Das glaube ich nicht. Eine breit angelegte Umfrage in meinem Bekanntenkreis (Ich habe sogar den Elektriker interviewt und meine Friseurin) ergab ein ganz anderes Bild. Niemand bekannte sich dazu, impfneidisch zu sein. Nicht einer! Fake news also? Muss nicht sein. Vielleicht haben die von mir befragten gefürchtet, in meiner nächsten Kolumne als Neidhammel abgekanzelt zu werden - und wer will das schon im Tageblatt über sich lesen?
Neid ist nun mal kein schöner Charakterzug. Im Alten Testament neidete Kain seinem Bruder Abel dessen guten Draht zum Schöpfer. Das führte, wie wir alle wissen, zu nichts Gutem und seither gilt in allen Weltreligionen das mehr oder weniger wörtlich gemeinte Gebot: „Du sollst nicht neidisch sein.“ Wer nun wähnt, als Nchtgläubiger müsse er sich nicht an diese Maxime halten, der irrt. Friedrich Nietsche, der alte Atheist und angebliche Gotteslästerer sagte zum Neid, das sei „ein Fehler der sittlichen Natur. Er ist eine Krankheit, die die Seele gleichmäßig durchfrisst...“ Warum also sollten aber 40 Prozent der von Forsa Befragten sich freiwillig zu einer solchen Sünde, einem solchen „Fehler ihrer Natur“ bekennen?

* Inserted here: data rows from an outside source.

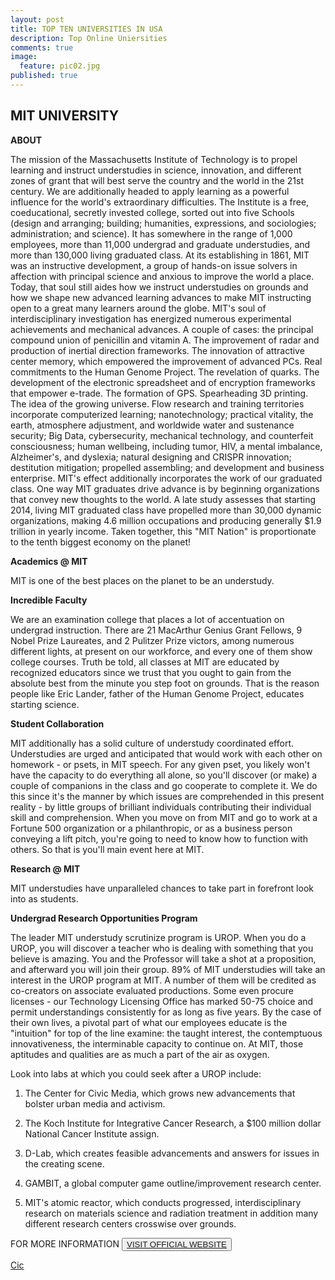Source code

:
 ```yaml
---
layout: post
title: TOP TEN UNIVERSITIES IN USA
description: Top Online Uniersities
comments: true
image:
  feature: pic02.jpg
published: true
---
```

## MIT UNIVERSITY ##

**ABOUT**

The mission of the Massachusetts Institute of Technology is to propel learning and instruct understudies in science, innovation, and different zones of grant that will best serve the country and the world in the 21st century. We are additionally headed to apply learning as a powerful influence for the world's extraordinary difficulties. The Institute is a free, coeducational, secretly invested college, sorted out into five Schools (design and arranging; building; humanities, expressions, and sociologies; administration; and science). It has somewhere in the range of 1,000 employees, more than 11,000 undergrad and graduate understudies, and more than 130,000 living graduated class. At its establishing in 1861, MIT was an instructive development, a group of hands-on issue solvers in affection with principal science and anxious to improve the world a place. Today, that soul still aides how we instruct understudies on grounds and how we shape new advanced learning advances to make MIT instructing open to a great many learners around the globe. MIT's soul of interdisciplinary investigation has energized numerous experimental achievements and mechanical advances. A couple of cases: the principal compound union of penicillin and vitamin A. The improvement of radar and production of inertial direction frameworks. The innovation of attractive center memory, which empowered the improvement of advanced PCs. Real commitments to the Human Genome Project. The revelation of quarks. The development of the electronic spreadsheet and of encryption frameworks that empower e-trade. The formation of GPS. Spearheading 3D printing. The idea of the growing universe. Flow research and training territories incorporate computerized learning; nanotechnology; practical vitality, the earth, atmosphere adjustment, and worldwide water and sustenance security; Big Data, cybersecurity, mechanical technology, and counterfeit consciousness; human wellbeing, including tumor, HIV, a mental imbalance, Alzheimer's, and dyslexia; natural designing and CRISPR innovation; destitution mitigation; propelled assembling; and development and business enterprise. MIT's effect additionally incorporates the work of our graduated class. One way MIT graduates drive advance is by beginning organizations that convey new thoughts to the world. A late study assesses that starting 2014, living MIT graduated class have propelled more than 30,000 dynamic organizations, making 4.6 million occupations and producing generally $1.9 trillion in yearly income. Taken together, this "MIT Nation" is proportionate to the tenth biggest economy on the planet!

**Academics @ MIT**

MIT is one of the best places on the planet to be an understudy.

**Incredible Faculty**

We are an examination college that places a lot of accentuation on undergrad instruction. There are 21 MacArthur Genius Grant Fellows, 9 Nobel Prize Laureates, and 2 Pulitzer Prize victors, among numerous different lights, at present on our workforce, and every one of them show college courses. Truth be told, all classes at MIT are educated by recognized educators since we trust that you ought to gain from the absolute best from the minute you step foot on grounds. That is the reason people like Eric Lander, father of the Human Genome Project, educates starting science.

**Student Collaboration**

MIT additionally has a solid culture of understudy coordinated effort. Understudies are urged and anticipated that would work with each other on homework - or psets, in MIT speech. For any given pset, you likely won't have the capacity to do everything all alone, so you'll discover (or make) a couple of companions in the class and go cooperate to complete it. We do this since it's the manner by which issues are comprehended in this present reality - by little groups of brilliant individuals contributing their individual skill and comprehension. When you move on from MIT and go to work at a Fortune 500 organization or a philanthropic, or as a business person conveying a lift pitch, you're going to need to know how to function with others. So that is you'll main event here at MIT.

**Research @ MIT**

MIT understudies have unparalleled chances to take part in forefront look into as students.

**Undergrad Research Opportunities Program**

The leader MIT understudy scrutinize program is UROP. When you do a UROP, you will discover a teacher who is dealing with something that you believe is amazing. You and the Professor will take a shot at a proposition, and afterward you will join their group. 89% of MIT understudies will take an interest in the UROP program at MIT. A number of them will be credited as co-creators on associate evaluated productions. Some even procure licenses - our Technology Licensing Office has marked 50-75 choice and permit understandings consistently for as long as five years. By the case of their own lives, a pivotal part of what our employees educate is the "intuition" for top of the line examine: the taught interest, the contemptuous innovativeness, the interminable capacity to continue on. At MIT, those aptitudes and qualities are as much a part of the air as oxygen.

Look into labs at which you could seek after a UROP include:

1. The Center for Civic Media, which grows new advancements that bolster urban media and activism.

2. The Koch Institute for Integrative Cancer Research, a $100 million dollar National Cancer Institute assign.

3. D-Lab, which creates feasible advancements and answers for issues in the creating scene.

4. GAMBIT, a global computer game outline/improvement research center.

5. MIT's atomic reactor, which conducts progressed, interdisciplinary research on materials science and radiation treatment in addition many different research centers crosswise over grounds.

FOR MORE INFORMATION
<button><a href="http://web.mit.edu/">VISIT OFFICIAL WEBSITE</a></button>

[Cic](/topten/top-online-uniersities2/)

Ich vermute vielmehr, dass sie ganz anders befragt worden sind. Etwa so: „Möchten Sie nicht auch möglichst bald geimpft werden?“ oder „Wollen Sie nicht auch Ihre Freiheiten wiederhaben - so wie die Geimpften?“ In den Antworten auf solche Fragen könnte man vielleicht Neid finden, gewiss aber viel Hoffnung und auch viel Sehnsucht.
Echter hässlicher Impfneid ist doch wohl eher eine Erfindung. Wenn ich neidisch wäre - was ich natürlich noch nie (!) war - würde ich meinem Nächsten etwas missgönnen und versuchen, es ihm wegzunehmen. Nähme ich jedoch im Pandemiefall einem Geimpften seine wiedergewonnene Freiheit - ich könnte sie ja gar nicht auf mich übertragen. Ich hätte nichts davon, wenn der Immunisierte wie ich selbst nicht ins Restaurant darf oder auch nicht nach Cuxhaven an den Strand. Vom Neid müssten man schon was haben, sonst würde man von ihm zerfressen. Und wer will das schon. Jedenfalls keiner den ich kenne und auch kein Tageblattleser.
Nun aber mal wirklich Schluss mit der Neiddebatte.